The output of the encoder can be stopped at any point of time and the so-far decoded stream can be used to reconstruct the image back, or the full stream contains the embedded bit-stream required to reconstruct the image, not at full resolution. A single image at a given code rate can be truncated at various points and decoded to give a series of reconstructed images at lower rates.

Z (zero-tree) means what? This question is answered in the following questions.

(A zero-tree is a spatial orientation tree. The coefficients in a spatial orientation tree refer to the same spatial location in the original image, but in different frequency bands.)

An inefficient coder and an efficient coder differ in what way?

After quantization or thresholding is done, the locations or positions of the pixels which are found significant in the test have to be coded. Even though quantization looks very good, a large bit-budget is spent in the sorting pass. Intelligence must be here?

What it captures?

I am working with wavelets. So what do they do for “generally” low-pass images?

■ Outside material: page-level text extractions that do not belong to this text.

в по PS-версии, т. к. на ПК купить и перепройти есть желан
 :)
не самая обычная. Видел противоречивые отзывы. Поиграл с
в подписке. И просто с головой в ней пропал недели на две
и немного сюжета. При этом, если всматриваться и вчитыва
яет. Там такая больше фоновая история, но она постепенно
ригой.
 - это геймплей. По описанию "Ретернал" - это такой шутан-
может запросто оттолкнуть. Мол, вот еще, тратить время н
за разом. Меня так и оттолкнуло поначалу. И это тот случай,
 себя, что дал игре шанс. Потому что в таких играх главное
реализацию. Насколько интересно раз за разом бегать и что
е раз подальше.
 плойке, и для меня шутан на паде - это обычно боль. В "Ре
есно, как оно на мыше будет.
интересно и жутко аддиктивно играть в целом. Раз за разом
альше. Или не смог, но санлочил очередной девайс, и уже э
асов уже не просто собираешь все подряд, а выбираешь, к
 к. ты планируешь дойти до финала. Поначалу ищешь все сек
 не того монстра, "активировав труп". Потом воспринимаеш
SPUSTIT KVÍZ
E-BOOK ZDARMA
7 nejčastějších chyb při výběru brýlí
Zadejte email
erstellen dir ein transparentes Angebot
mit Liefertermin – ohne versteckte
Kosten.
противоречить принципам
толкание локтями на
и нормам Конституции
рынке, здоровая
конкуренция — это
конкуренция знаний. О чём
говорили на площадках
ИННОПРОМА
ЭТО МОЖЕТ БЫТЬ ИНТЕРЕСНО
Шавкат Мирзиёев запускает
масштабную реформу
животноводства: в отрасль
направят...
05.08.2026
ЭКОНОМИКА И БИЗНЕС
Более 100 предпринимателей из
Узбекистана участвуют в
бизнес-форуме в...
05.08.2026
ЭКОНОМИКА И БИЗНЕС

I have QT representation of the wavelet coefficients. What can I do with them? How can I manipulate them? (throw into a brown color shredder).

Is there any dependency of the magnitudes of nodes on the children… this is what was called a spatial-orientation tree.

EZW technique is based on three concepts:

Partial ordering of the transformed image elements by magnitude, with transmission of order by a subset partitioning algorithm that is duplicated at the decoder.
Ordered bit-plane transmission of refinement bits, and
Exploitation of the self-similarity of the image wavelet transform across different scales.

The partial ordering is a result of comparison of transform element (coefficient) magnitudes to a set of octavely decreasing thresholds. An element becomes significant or insignificant with respect to a given threshold, depending on whether or not it exceeds that threshold.

Section C

SPIHT

How are EZW and SPIHT different?

EZW does an explicit “breadth first search” whereas SPIHT does an “implicit” one. Partitioning is done in SPIHT in a different way.

In SPIHT the crucial parts of the coding process — the way subsets of coefficients are partitioned and how the significance information is conveyed — are fundamentally different.

Parent-descendant relationship in EZW:

Tree starts from HL, LH or HH in the highest band.

Parent-descendant relationship in SPIHT:

Tree starts from LL in the highest band.

Any advantages? Yes… even without an arithmetic coder, it gives comparable results.

What is so crucial here?

It does the sorting pass in an efficient way.

The encoder and decoder follow the same sequence of sorting. Essentially they work on the correctly decoded data and then decide what to do next. SPIHT maintains three lists, namely:

LIP: List of insignificant pixels.
LSP: List of significant pixels.
LIS: List of insignificant sets.

By defining:

Offsprings set: \(O\)
Descendants set: \(D\)
Grand descendants set: \(L = D - O\)

A magnitude comparison is done with a particular threshold and the significant test results are sent. Afterwards this threshold is reduced and the tests are carried out again.